For more than two hours Joesph (our guide) and I negotiated with local Maasi tribe members for a special photo opportunity. Finally, we cut the deal – for $150 US (plus whatever tip we chose to add in), three Maasi warriors in full paint and dress would show up at 0700 the following day for a two-hour photo shoot on a near by hill. We then spent about an hour scouting shoot locations on the hill, selecting three positions that would likely work given the variety of lighting conditions that we would likely face the next day.

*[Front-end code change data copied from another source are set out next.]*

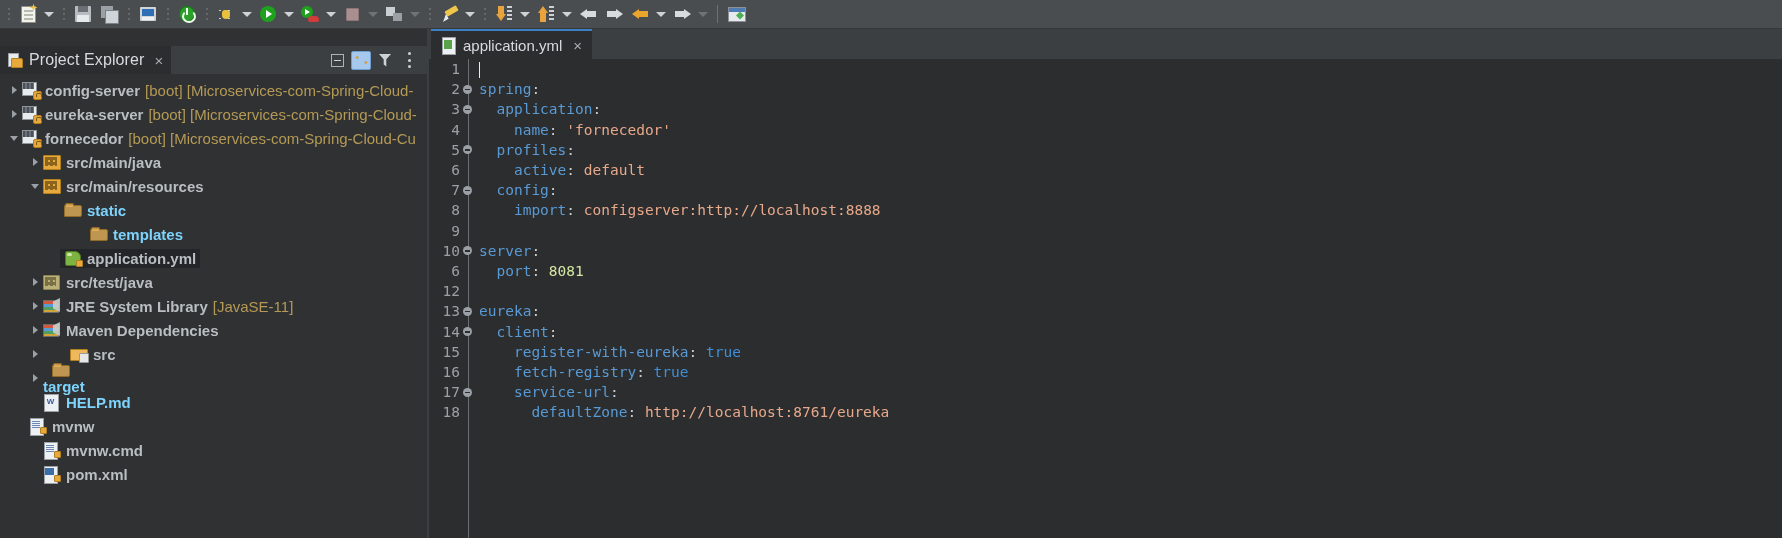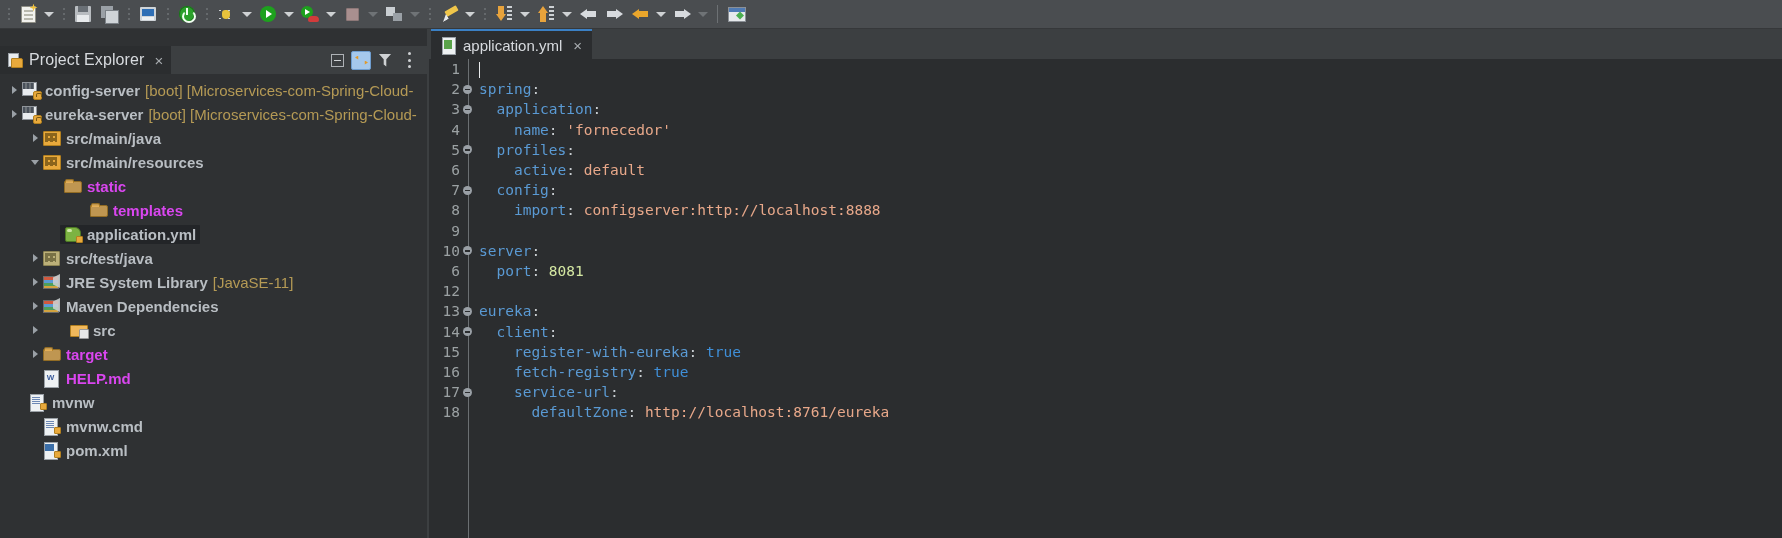"fornecedor" div.trow { html: none -> <div> <span></span> <span> <span> <i></i> </span> <span>fornecedor</span> <span>[boot] [Microservices-com-Spring-Cloud-Cu</span> </span> </div> }
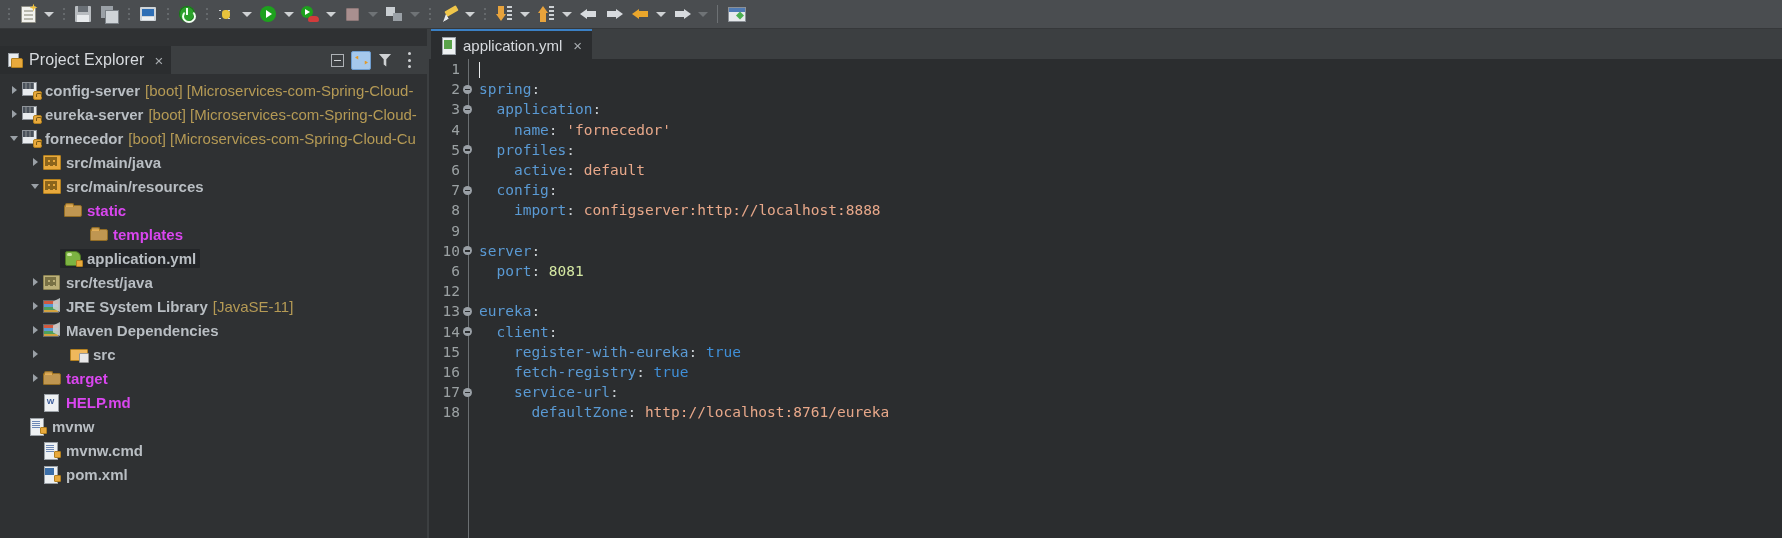"static" .tlabel.dim { color: #d946ef -> #7dd3fc }
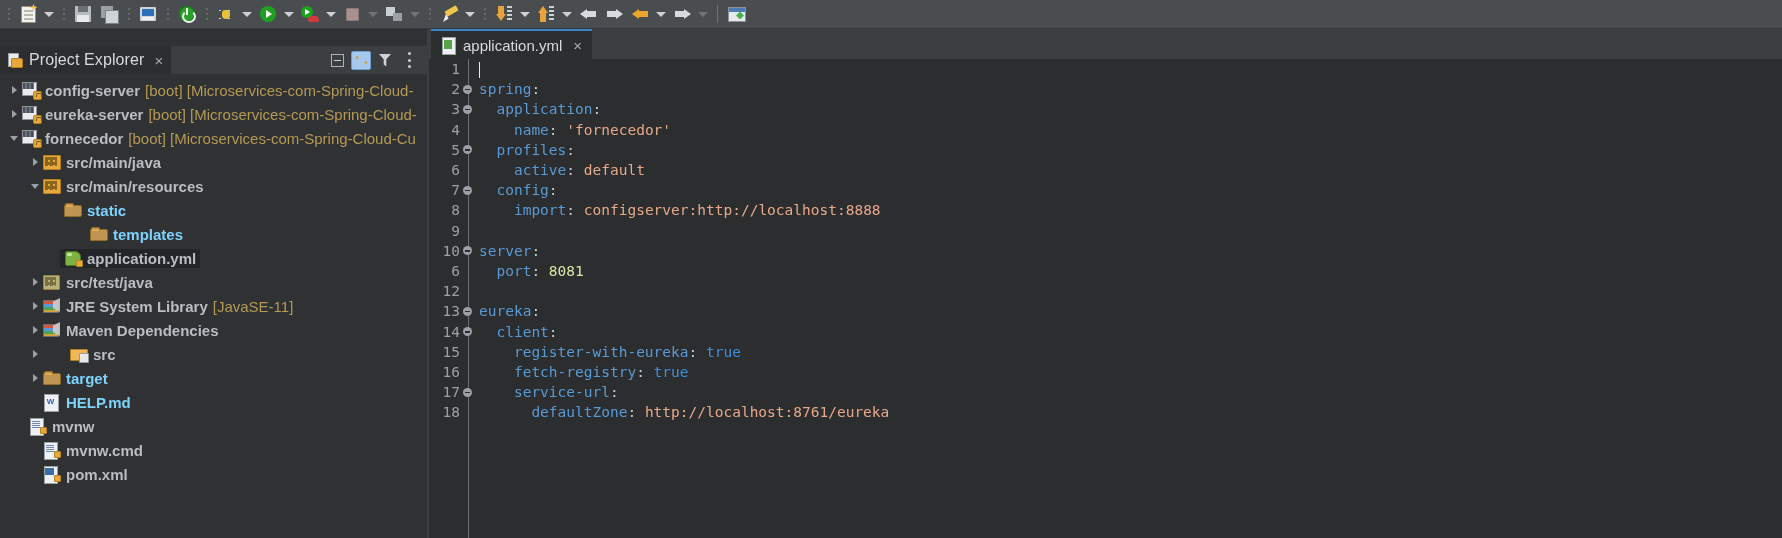"target" span.tlabel-wrap { flex-direction: none -> column }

Shoot day came early as we departed the lodge at 0600, arriving at the hill shortly ahead of the Maasi. A fast set up with cameras, tripods and flash gear; we were about as ready as we could be for our two-hour shoot. Early cloud cover soon changed to 10-15% cloud cover with lots of sun breaks. This condition made for a very sweet light; however, it would soon be fast-changing to give us quite the lighting challenge (wow, does the light get bright quickly in Africa!). The Maasi showed up right on cue and seemed eager to get to work. We soon discovered that positioning non-professional Maasi models was a challenge due to the language barrier but we made the best of it and soon had them laughing by using our hand gestures and grunting sounds. Thank goodness our guide was conversant in Maasi as well as Swahili. The images below are a few samples of the hundreds we shot on the hill top.
Once we were off the hill and onto the floor of the conservancy, we found the mid-morning light to be too harsh because of the bright sun – this was unlike our previous days of shooting from sun up to sun down under cloudy skies with flat light. So, after a few elephant shots, we were back to the lodge for lunch and a brief chance to catch up on email including this post.